1-8-2023 (JAKARTA) Indonesia’s implementation of new regulations requiring natural resource exporters to retain a portion of their proceeds onshore is expected to inject up to $9 billion per month into the foreign exchange supply and bolster the rupiah exchange rate, as stated by senior officials on Tuesday.
The rule, effective from August 1, mandates that exporters of natural resources must keep 30 percent of export shipment proceeds worth at least $250,000 within the domestic financial system for a period of three months.
While the regulation has faced criticism from exporters citing potential disruptions to cash flow, financial authorities stand firm on its benefits, aiming to enhance domestic FX liquidity amidst the backdrop of U.S. monetary tightening.

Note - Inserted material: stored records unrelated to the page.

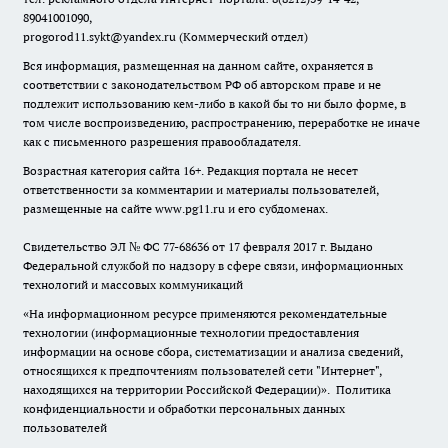
89041001090,
progorod11.sykt@yandex.ru
(Коммерческий отдел)
Вся информация, размещенная на данном сайте, охраняется в
соответствии с законодательством РФ об авторском праве и не
подлежит использованию кем-либо в какой бы то ни было форме, в
том числе воспроизведению, распространению, переработке не иначе
как с письменного разрешения правообладателя.
Возрастная категория сайта 16+. Редакция портала не несет
ответственности за комментарии и материалы пользователей,
размещенные на сайте www.pg11.ru и его субдоменах.
Свидетельство ЭЛ № ФС
77-68636
от 17 февраля 2017 г. Выдано
Федеральной службой по надзору в сфере связи, информационных
технологий и массовых коммуникаций
«На информационном ресурсе применяются рекомендательные
технологии (информационные технологии предоставления
информации на основе сбора, систематизации и анализа сведений,
относящихся к предпочтениям пользователей сети "Интернет",
находящихся на территории Российской Федерации)».
Политика
конфиденциальности и обработки персональных данных
пользователей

Bank Indonesia Governor Perry Warjiyo emphasized that the extent of retained foreign exchange in the domestic financial system depends on exporters’ compliance.
The central bank estimates that if 90 percent of resource exporters adhere to the rules, an additional $9.2 billion in U.S. dollar supply could be generated monthly by December. However, if only half of the exporters comply, the figure would decrease to $5 billion.

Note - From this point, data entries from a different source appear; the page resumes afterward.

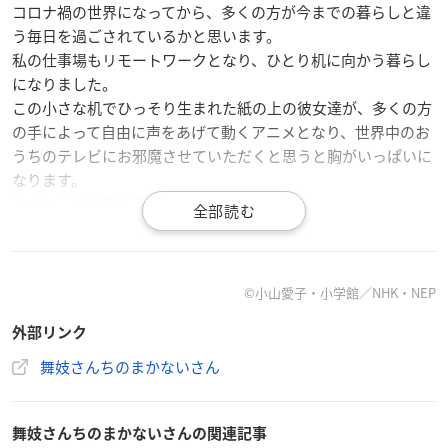
コロナ禍の世界になってから、多くの方が今までの暮らしと違
う毎日を過ごされているかと思います。
私の仕事場もリモートワークとなり、ひとり机に向かう暮らし
になりました。
この小さな机でひっそり生まれた紙の上の彼女達が、多くの方
の手によって自由に声をあげて動くアニメとなり、世界中のお
うちのテレビにお邪魔させていただくと思うと胸がいっぱいに
なります。
私もおうちで楽しみに待っています。
©小山愛子・小学館／NHK・NEP
作品概要
外部リンク
TVアニメ「舞妓さんちのまかないさん」
舞妓さんちのまかないさん
【放送情報】
NHKワールド JAPAN：2021年2月25日（木）放送開始
舞妓さんちのまかないさんの関連記事
NHK Eテレ：2021年秋放送開始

“We’re optimistic there will be around $8 billion to $9 billion per month,” Warjiyo stated during a news conference.
Finance Minister Sri Mulyani Indrawati also affirmed that the new rules would contribute to the strengthening of the rupiah exchange rate. Although the rupiah has shown resilience this year, registering a nearly 3 percent gain against the U.S. dollar, it remains sensitive to investors’ risk appetite.

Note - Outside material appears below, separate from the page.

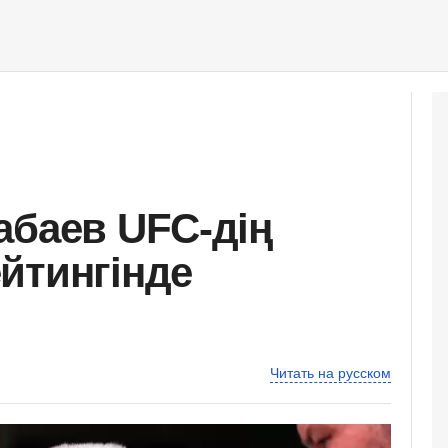
абаев UFC-дің
йтингінде
Читать на русском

Mulyani expressed confidence that the rupiah will continue to appreciate, particularly given the easing of global financial market uncertainties.
“We will observe the export retention rules in the next six months and we will continue to strive to achieve our goal to increase FX reserves from our own exports without violating regional and global rules,” she asserted.
Indonesia, as a major exporter of thermal coal, palm oil, nickel, tin, rubber, coffee, and other commodities, is poised to benefit from these new regulations in managing its foreign exchange supply and bolstering its economy.